**SOURCE INFORMATION**
▬▬▬▬▬▬

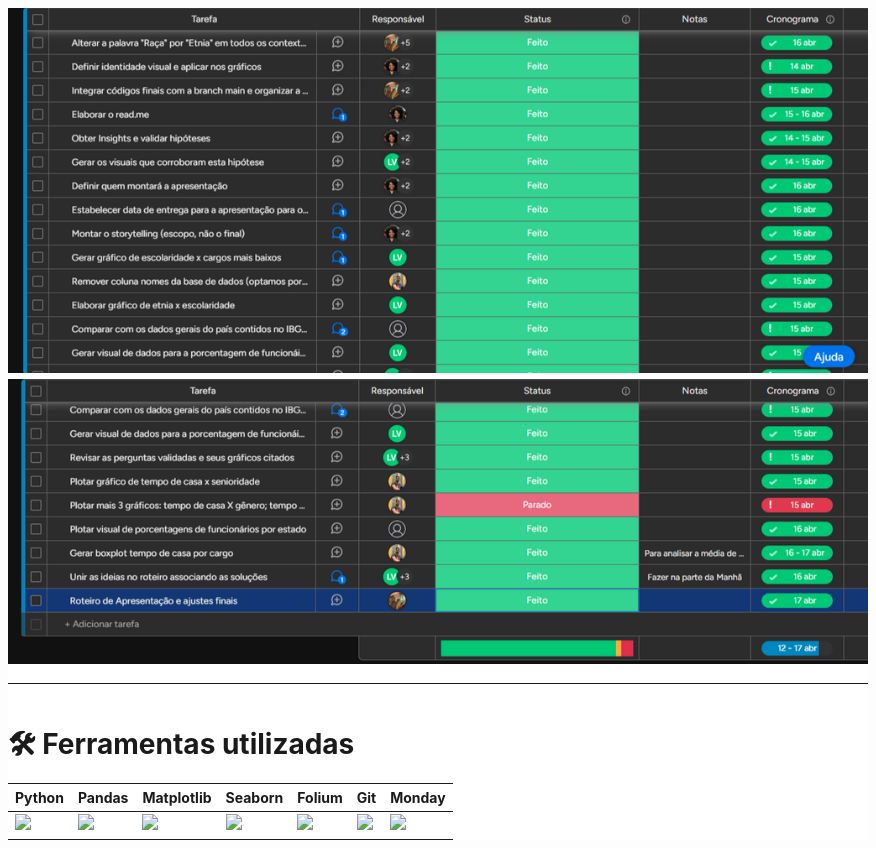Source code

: ![Monday1](readme/Monday2.png)
![Monday1](readme/Monday3.png)

---

<h1 id="ferramentas-utilizadas"> 🛠️ Ferramentas utilizadas </h1>

| Python | Pandas | Matplotlib | Seaborn | Folium | Git | Monday |
| ------ | ------ | ---------- | ------- | ------ | --- | ------ |
| <img src="https://s3.dualstack.us-east-2.amazonaws.com/pythondotorg-assets/media/files/python-logo-only.svg" width="100"> | <img src="https://pandas.pydata.org/static/img/pandas_mark.svg" width="100"> | <img src="https://upload.wikimedia.org/wikipedia/commons/8/84/Matplotlib_icon.svg" width="110"> | <img src="https://seaborn.pydata.org/_images/logo-mark-lightbg.svg" width="130"> | <img src="https://python-visualization.github.io/folium/latest/_images/folium_logo.png" width="60"> | <img src="https://git-scm.com/images/logos/downloads/Git-Icon-1788C.svg" width="140"> | <img src="https://seeklogo.com/images/M/monday-logo-918DBDD43D-seeklogo.com.png" width="150" > |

▬▬▬▬▬▬

**ACTIVITY**
Each line of the entries above that has the word "readme" is to be copied.

**ANSWER BOX**
: ![Monday1](readme/Monday2.png)
![Monday1](readme/Monday3.png)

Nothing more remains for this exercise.